TASK GOAL: Present all of the data below as a Markdown table with the columns "No." and "Data line", giving each nonblank line its own numbered row and leaving out blank lines.

═══

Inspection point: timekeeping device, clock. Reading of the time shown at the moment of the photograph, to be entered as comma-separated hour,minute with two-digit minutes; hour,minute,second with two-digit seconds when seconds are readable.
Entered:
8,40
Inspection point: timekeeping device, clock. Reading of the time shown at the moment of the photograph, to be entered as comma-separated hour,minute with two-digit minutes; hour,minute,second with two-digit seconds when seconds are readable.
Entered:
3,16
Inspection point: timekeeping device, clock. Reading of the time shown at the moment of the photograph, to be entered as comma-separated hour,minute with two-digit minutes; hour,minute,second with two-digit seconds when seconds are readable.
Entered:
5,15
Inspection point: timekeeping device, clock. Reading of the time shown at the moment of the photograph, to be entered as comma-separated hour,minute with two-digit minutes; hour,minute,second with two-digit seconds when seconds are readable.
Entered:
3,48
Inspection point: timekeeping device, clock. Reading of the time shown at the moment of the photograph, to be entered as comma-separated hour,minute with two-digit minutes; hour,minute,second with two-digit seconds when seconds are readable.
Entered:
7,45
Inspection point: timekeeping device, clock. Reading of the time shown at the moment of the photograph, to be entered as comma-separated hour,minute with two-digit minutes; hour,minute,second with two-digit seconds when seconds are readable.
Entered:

═══

REPLY:
| No. | Data line |
|---|---|
| 1 | Inspection point: timekeeping device, clock. Reading of the time shown at the moment of the photograph, to be entered as comma-separated hour,minute with two-digit minutes; hour,minute,second with two-digit seconds when seconds are readable. |
| 2 | Entered: |
| 3 | 8,40 |
| 4 | Inspection point: timekeeping device, clock. Reading of the time shown at the moment of the photograph, to be entered as comma-separated hour,minute with two-digit minutes; hour,minute,second with two-digit seconds when seconds are readable. |
| 5 | Entered: |
| 6 | 3,16 |
| 7 | Inspection point: timekeeping device, clock. Reading of the time shown at the moment of the photograph, to be entered as comma-separated hour,minute with two-digit minutes; hour,minute,second with two-digit seconds when seconds are readable. |
| 8 | Entered: |
| 9 | 5,15 |
| 10 | Inspection point: timekeeping device, clock. Reading of the time shown at the moment of the photograph, to be entered as comma-separated hour,minute with two-digit minutes; hour,minute,second with two-digit seconds when seconds are readable. |
| 11 | Entered: |
| 12 | 3,48 |
| 13 | Inspection point: timekeeping device, clock. Reading of the time shown at the moment of the photograph, to be entered as comma-separated hour,minute with two-digit minutes; hour,minute,second with two-digit seconds when seconds are readable. |
| 14 | Entered: |
| 15 | 7,45 |
| 16 | Inspection point: timekeeping device, clock. Reading of the time shown at the moment of the photograph, to be entered as comma-separated hour,minute with two-digit minutes; hour,minute,second with two-digit seconds when seconds are readable. |
| 17 | Entered: |